I was asked to help upgrade a Vyatta OFR recently and broke a number of cardinal rules about doing a router software and configuration upgrade. Granted, it's been a few years since I was personally responsible for doing a router upgrade and I figured it was like riding a bike. Well, as it turns out I may have to put back on my training wheels!
Here are the rules for upgrading a critical piece of network infrastructure like a router, especially if you want to keep your users happy:
- Upgrade after hours
- Test the software
- Verify the configuration
- Have a fallback plan
I did my upgrade during office hours when users were active on the router (although I did warn the users about the upgrade and told them to expect "a few minutes of downtime" :). I did not test the software upgrade beforehand nor did I verify the configuration. Lastly, of course I did not have a fallback plan. Bad, bad, bad, bad.
So, I took down the OFR and proceeded to load the new packages and software updates. The software came right up and all was well. Feeling good at this point.

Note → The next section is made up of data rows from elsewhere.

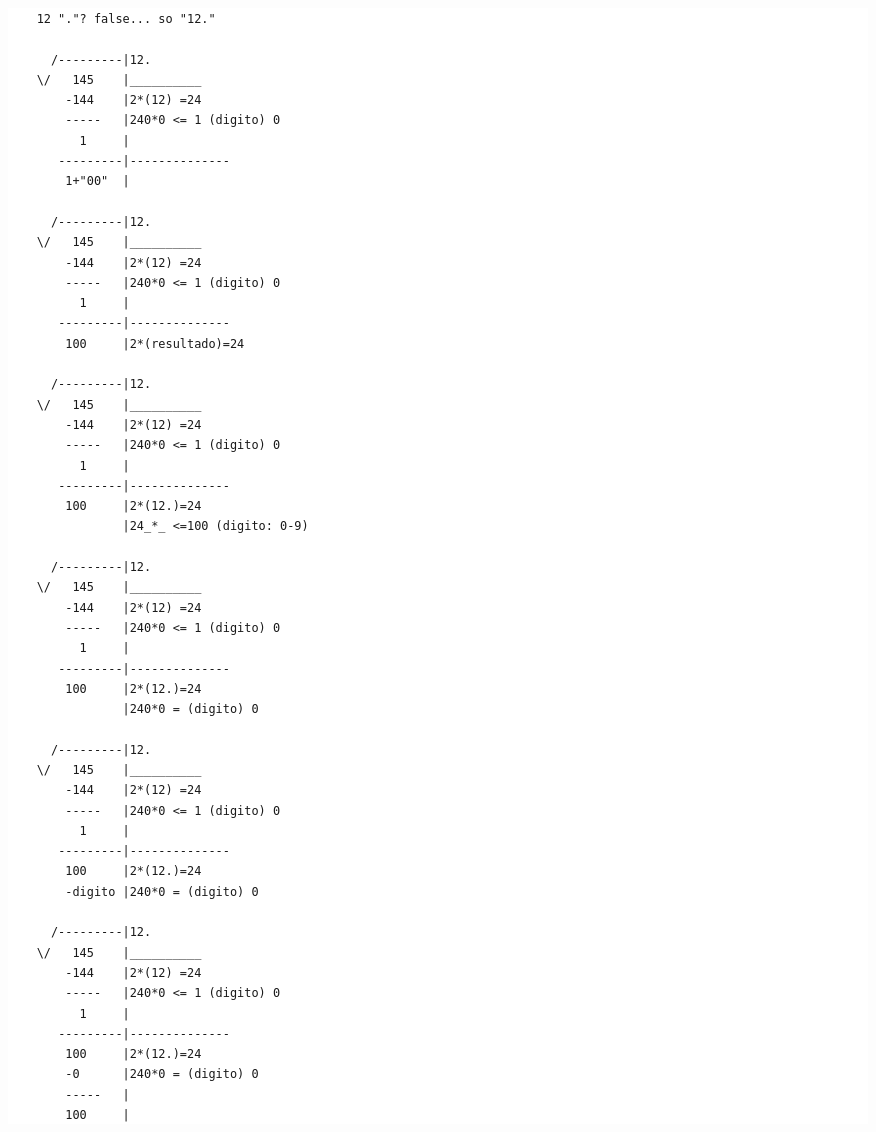         12 "."? false... so "12."

          /---------|12.
        \/   145    |__________
            -144    |2*(12) =24
            -----   |240*0 <= 1 (digito) 0
              1     | 
           ---------|--------------
            1+"00"  |

          /---------|12.
        \/   145    |__________
            -144    |2*(12) =24
            -----   |240*0 <= 1 (digito) 0
              1     | 
           ---------|--------------
            100     |2*(resultado)=24

          /---------|12.
        \/   145    |__________
            -144    |2*(12) =24
            -----   |240*0 <= 1 (digito) 0
              1     | 
           ---------|--------------
            100     |2*(12.)=24
                    |24_*_ <=100 (digito: 0-9)

          /---------|12.
        \/   145    |__________
            -144    |2*(12) =24
            -----   |240*0 <= 1 (digito) 0
              1     | 
           ---------|--------------
            100     |2*(12.)=24
                    |240*0 = (digito) 0

          /---------|12.
        \/   145    |__________
            -144    |2*(12) =24
            -----   |240*0 <= 1 (digito) 0
              1     | 
           ---------|--------------
            100     |2*(12.)=24
            -digito |240*0 = (digito) 0

          /---------|12.
        \/   145    |__________
            -144    |2*(12) =24
            -----   |240*0 <= 1 (digito) 0
              1     | 
           ---------|--------------
            100     |2*(12.)=24
            -0      |240*0 = (digito) 0
            -----   |
            100     |

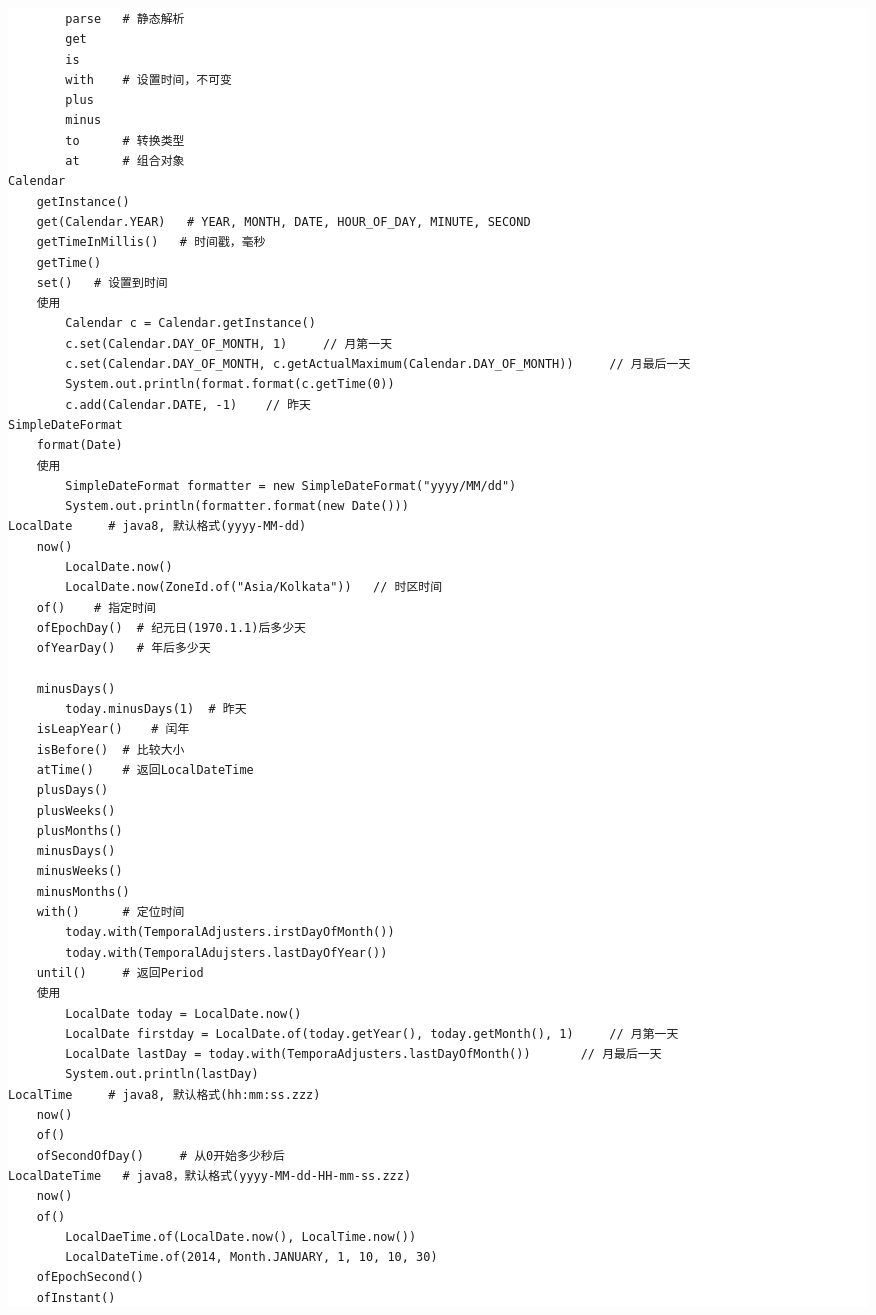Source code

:             parse   # 静态解析
            get
            is
            with    # 设置时间，不可变
            plus
            minus
            to      # 转换类型
            at      # 组合对象
    Calendar
        getInstance()
        get(Calendar.YEAR)   # YEAR, MONTH, DATE, HOUR_OF_DAY, MINUTE, SECOND
        getTimeInMillis()   # 时间戳，毫秒
        getTime()
        set()   # 设置到时间
        使用
            Calendar c = Calendar.getInstance()
            c.set(Calendar.DAY_OF_MONTH, 1)     // 月第一天
            c.set(Calendar.DAY_OF_MONTH, c.getActualMaximum(Calendar.DAY_OF_MONTH))     // 月最后一天
            System.out.println(format.format(c.getTime(0))
            c.add(Calendar.DATE, -1)    // 昨天
    SimpleDateFormat
        format(Date)
        使用
            SimpleDateFormat formatter = new SimpleDateFormat("yyyy/MM/dd")
            System.out.println(formatter.format(new Date()))
    LocalDate     # java8, 默认格式(yyyy-MM-dd)
        now()
            LocalDate.now()
            LocalDate.now(ZoneId.of("Asia/Kolkata"))   // 时区时间
        of()    # 指定时间
        ofEpochDay()  # 纪元日(1970.1.1)后多少天
        ofYearDay()   # 年后多少天

        minusDays()
            today.minusDays(1)  # 昨天
        isLeapYear()    # 闰年
        isBefore()  # 比较大小
        atTime()    # 返回LocalDateTime
        plusDays()
        plusWeeks()
        plusMonths()
        minusDays()
        minusWeeks()
        minusMonths()
        with()      # 定位时间
            today.with(TemporalAdjusters.irstDayOfMonth())
            today.with(TemporalAdujsters.lastDayOfYear())
        until()     # 返回Period
        使用
            LocalDate today = LocalDate.now()
            LocalDate firstday = LocalDate.of(today.getYear(), today.getMonth(), 1)     // 月第一天
            LocalDate lastDay = today.with(TemporaAdjusters.lastDayOfMonth())       // 月最后一天
            System.out.println(lastDay)
    LocalTime     # java8, 默认格式(hh:mm:ss.zzz)
        now()
        of()
        ofSecondOfDay()     # 从0开始多少秒后
    LocalDateTime   # java8，默认格式(yyyy-MM-dd-HH-mm-ss.zzz)
        now()
        of()
            LocalDaeTime.of(LocalDate.now(), LocalTime.now())
            LocalDateTime.of(2014, Month.JANUARY, 1, 10, 10, 30)
        ofEpochSecond()
        ofInstant()
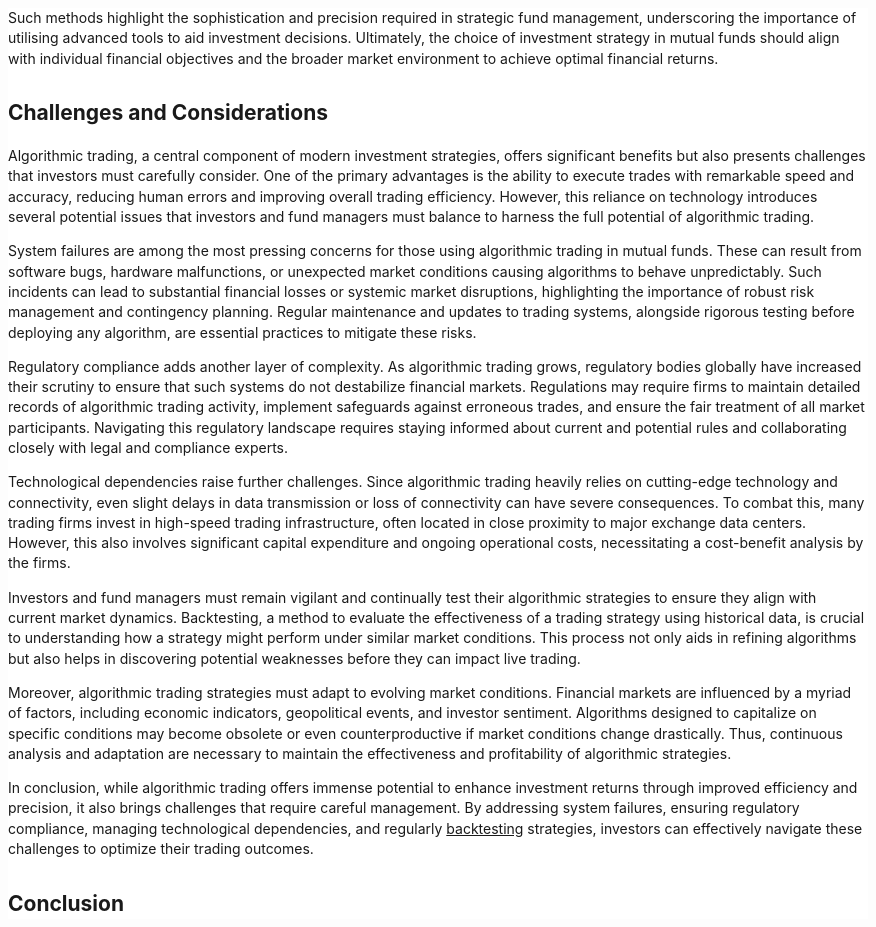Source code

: Such methods highlight the sophistication and precision required in strategic fund management, underscoring the importance of utilising advanced tools to aid investment decisions. Ultimately, the choice of investment strategy in mutual funds should align with individual financial objectives and the broader market environment to achieve optimal financial returns.

## Challenges and Considerations

Algorithmic trading, a central component of modern investment strategies, offers significant benefits but also presents challenges that investors must carefully consider. One of the primary advantages is the ability to execute trades with remarkable speed and accuracy, reducing human errors and improving overall trading efficiency. However, this reliance on technology introduces several potential issues that investors and fund managers must balance to harness the full potential of algorithmic trading.

System failures are among the most pressing concerns for those using algorithmic trading in mutual funds. These can result from software bugs, hardware malfunctions, or unexpected market conditions causing algorithms to behave unpredictably. Such incidents can lead to substantial financial losses or systemic market disruptions, highlighting the importance of robust risk management and contingency planning. Regular maintenance and updates to trading systems, alongside rigorous testing before deploying any algorithm, are essential practices to mitigate these risks.

Regulatory compliance adds another layer of complexity. As algorithmic trading grows, regulatory bodies globally have increased their scrutiny to ensure that such systems do not destabilize financial markets. Regulations may require firms to maintain detailed records of algorithmic trading activity, implement safeguards against erroneous trades, and ensure the fair treatment of all market participants. Navigating this regulatory landscape requires staying informed about current and potential rules and collaborating closely with legal and compliance experts.

Technological dependencies raise further challenges. Since algorithmic trading heavily relies on cutting-edge technology and connectivity, even slight delays in data transmission or loss of connectivity can have severe consequences. To combat this, many trading firms invest in high-speed trading infrastructure, often located in close proximity to major exchange data centers. However, this also involves significant capital expenditure and ongoing operational costs, necessitating a cost-benefit analysis by the firms.

Investors and fund managers must remain vigilant and continually test their algorithmic strategies to ensure they align with current market dynamics. Backtesting, a method to evaluate the effectiveness of a trading strategy using historical data, is crucial to understanding how a strategy might perform under similar market conditions. This process not only aids in refining algorithms but also helps in discovering potential weaknesses before they can impact live trading.

Moreover, algorithmic trading strategies must adapt to evolving market conditions. Financial markets are influenced by a myriad of factors, including economic indicators, geopolitical events, and investor sentiment. Algorithms designed to capitalize on specific conditions may become obsolete or even counterproductive if market conditions change drastically. Thus, continuous analysis and adaptation are necessary to maintain the effectiveness and profitability of algorithmic strategies.

In conclusion, while algorithmic trading offers immense potential to enhance investment returns through improved efficiency and precision, it also brings challenges that require careful management. By addressing system failures, ensuring regulatory compliance, managing technological dependencies, and regularly [backtesting](/wiki/backtesting) strategies, investors can effectively navigate these challenges to optimize their trading outcomes.

## Conclusion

The next step was to load up the configuration. The plan was to copy the configuration file to the OFR and away we go.... The problem was that I edited the configuration file using MS Notepad and that inserted some control characters (^M, carriage return) to each line. The OFR did not like those characters and it took me a few minutes to figure that out. Time was ticking away and the good feeling I had was waning. I tried to edit the MS Notepad using vi on the OFR (and I'm pretty good at vi). For whatever reason I was having terminal console issues (I'll just blame Hyperterm) and the editing was not going well. We were far past the "few minutes of downtime" and I did not have a fallback plan. Users were getting restless and the only plan was to go forward.
After a few more minutes of struggling to edit the configuration file and tweaking my Hyperterm settings to no avail, panic started to set in. I don't panic especially well (who does really?!?) and decided that the best plan at this point was to re-type in my configuration file manually. That task seemed a bit daunting as the OFR configuration was over 400 lines! I got started by entering my network addresses and then immediately firing up DHCP and NAT so the users could get back on-line. Once I verified that the users could get to google.com again the panic subsided considerably. Most of the rest of the configuration was for the firewall, so we were a bit exposed for a few minutes as I frantically typed firewall configuration commands.
Nevertheless, the upgrade got done and the users are happy. Next time, I'll make sure I follow the cardinal rules. That is, if anyone ever lets me near an OFR upgrade again :)